(Collected data)
══════

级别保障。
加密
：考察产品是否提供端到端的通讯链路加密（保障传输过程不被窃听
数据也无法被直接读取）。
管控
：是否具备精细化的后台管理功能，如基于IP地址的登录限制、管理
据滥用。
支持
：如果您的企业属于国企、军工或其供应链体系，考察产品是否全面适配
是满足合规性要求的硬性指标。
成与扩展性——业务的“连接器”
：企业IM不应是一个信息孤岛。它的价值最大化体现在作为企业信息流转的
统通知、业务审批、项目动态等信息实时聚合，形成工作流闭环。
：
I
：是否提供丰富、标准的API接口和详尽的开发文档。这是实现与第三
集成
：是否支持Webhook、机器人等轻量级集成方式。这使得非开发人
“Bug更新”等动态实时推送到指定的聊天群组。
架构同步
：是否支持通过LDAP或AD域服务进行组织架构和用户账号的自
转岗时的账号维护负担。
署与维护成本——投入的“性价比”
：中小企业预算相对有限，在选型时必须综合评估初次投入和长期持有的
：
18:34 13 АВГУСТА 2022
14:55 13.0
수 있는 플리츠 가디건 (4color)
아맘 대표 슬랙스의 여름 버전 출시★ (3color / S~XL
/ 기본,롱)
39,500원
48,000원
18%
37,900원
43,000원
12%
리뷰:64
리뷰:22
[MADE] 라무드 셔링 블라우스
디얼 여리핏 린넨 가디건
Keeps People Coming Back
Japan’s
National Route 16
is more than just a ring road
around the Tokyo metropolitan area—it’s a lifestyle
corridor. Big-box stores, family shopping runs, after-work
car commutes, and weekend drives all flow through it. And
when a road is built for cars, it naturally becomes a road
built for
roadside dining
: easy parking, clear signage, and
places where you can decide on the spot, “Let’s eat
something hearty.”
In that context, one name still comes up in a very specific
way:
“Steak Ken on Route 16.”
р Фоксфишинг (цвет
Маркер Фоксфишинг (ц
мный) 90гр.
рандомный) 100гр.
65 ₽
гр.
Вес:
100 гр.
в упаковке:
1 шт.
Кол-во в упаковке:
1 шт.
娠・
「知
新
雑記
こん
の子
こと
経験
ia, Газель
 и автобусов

══════

### Assignment
Please rewrite the records from their first line through the line containing "мный) 90гр.", substituting "leisure" for "lifestyle" and leaving every other character unchanged.

### Reply
级别保障。
加密
：考察产品是否提供端到端的通讯链路加密（保障传输过程不被窃听
数据也无法被直接读取）。
管控
：是否具备精细化的后台管理功能，如基于IP地址的登录限制、管理
据滥用。
支持
：如果您的企业属于国企、军工或其供应链体系，考察产品是否全面适配
是满足合规性要求的硬性指标。
成与扩展性——业务的“连接器”
：企业IM不应是一个信息孤岛。它的价值最大化体现在作为企业信息流转的
统通知、业务审批、项目动态等信息实时聚合，形成工作流闭环。
：
I
：是否提供丰富、标准的API接口和详尽的开发文档。这是实现与第三
集成
：是否支持Webhook、机器人等轻量级集成方式。这使得非开发人
“Bug更新”等动态实时推送到指定的聊天群组。
架构同步
：是否支持通过LDAP或AD域服务进行组织架构和用户账号的自
转岗时的账号维护负担。
署与维护成本——投入的“性价比”
：中小企业预算相对有限，在选型时必须综合评估初次投入和长期持有的
：
18:34 13 АВГУСТА 2022
14:55 13.0
수 있는 플리츠 가디건 (4color)
아맘 대표 슬랙스의 여름 버전 출시★ (3color / S~XL
/ 기본,롱)
39,500원
48,000원
18%
37,900원
43,000원
12%
리뷰:64
리뷰:22
[MADE] 라무드 셔링 블라우스
디얼 여리핏 린넨 가디건
Keeps People Coming Back
Japan’s
National Route 16
is more than just a ring road
around the Tokyo metropolitan area—it’s a leisure
corridor. Big-box stores, family shopping runs, after-work
car commutes, and weekend drives all flow through it. And
when a road is built for cars, it naturally becomes a road
built for
roadside dining
: easy parking, clear signage, and
places where you can decide on the spot, “Let’s eat
something hearty.”
In that context, one name still comes up in a very specific
way:
“Steak Ken on Route 16.”
р Фоксфишинг (цвет
Маркер Фоксфишинг (ц
мный) 90гр.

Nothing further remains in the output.